Requirements: Reproduce every line of the entries below word for word, leaving the pictures out.

[Collected data entries]
━━━━━━

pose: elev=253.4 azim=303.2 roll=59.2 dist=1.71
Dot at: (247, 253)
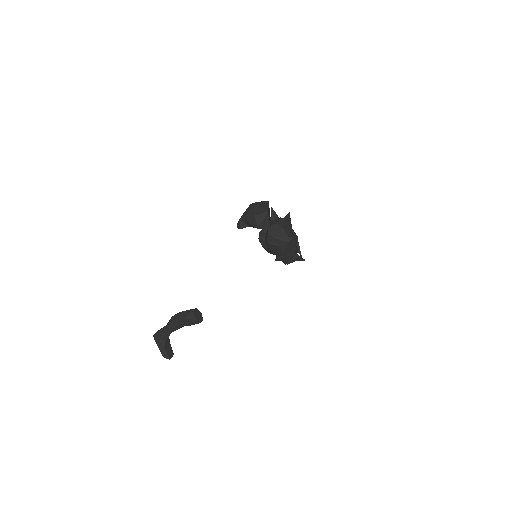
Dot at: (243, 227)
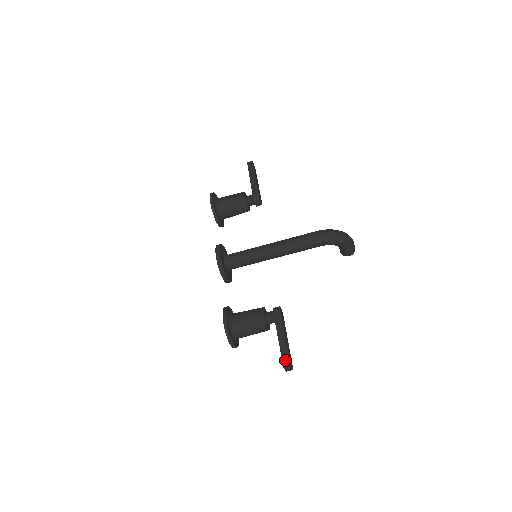
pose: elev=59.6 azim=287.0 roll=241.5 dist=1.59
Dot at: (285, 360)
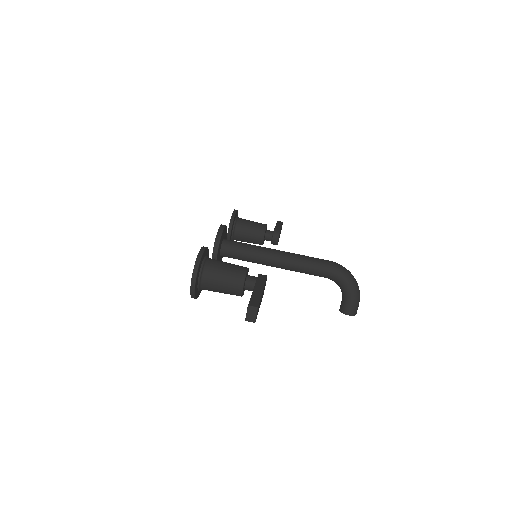
Dot at: (254, 301)
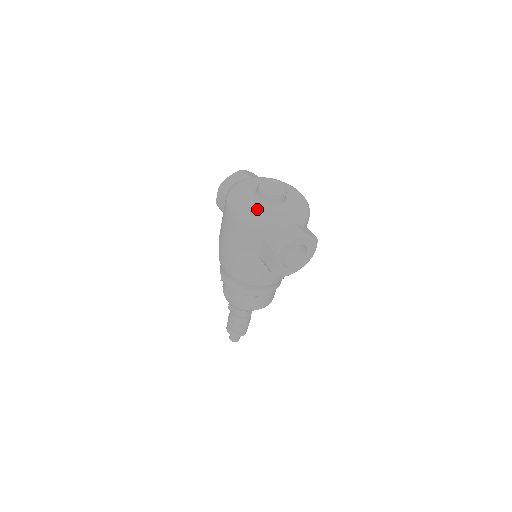
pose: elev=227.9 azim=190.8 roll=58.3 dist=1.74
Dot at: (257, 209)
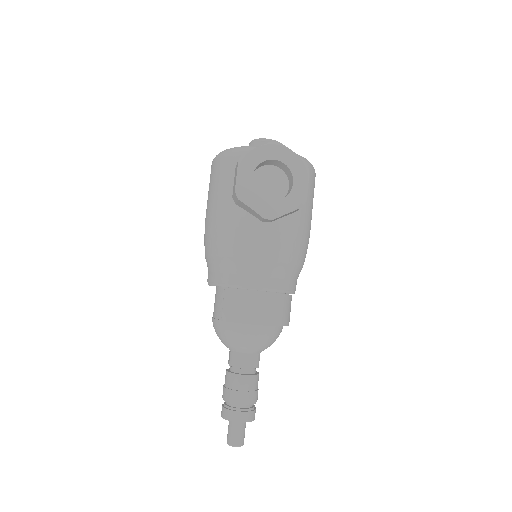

━━━━━━

The answer:
pose: elev=253.4 azim=303.2 roll=59.2 dist=1.71
Dot at: (247, 253)
Dot at: (243, 227)
pose: elev=59.6 azim=287.0 roll=241.5 dist=1.59
Dot at: (285, 360)
Dot at: (254, 301)
pose: elev=227.9 azim=190.8 roll=58.3 dist=1.74
Dot at: (257, 209)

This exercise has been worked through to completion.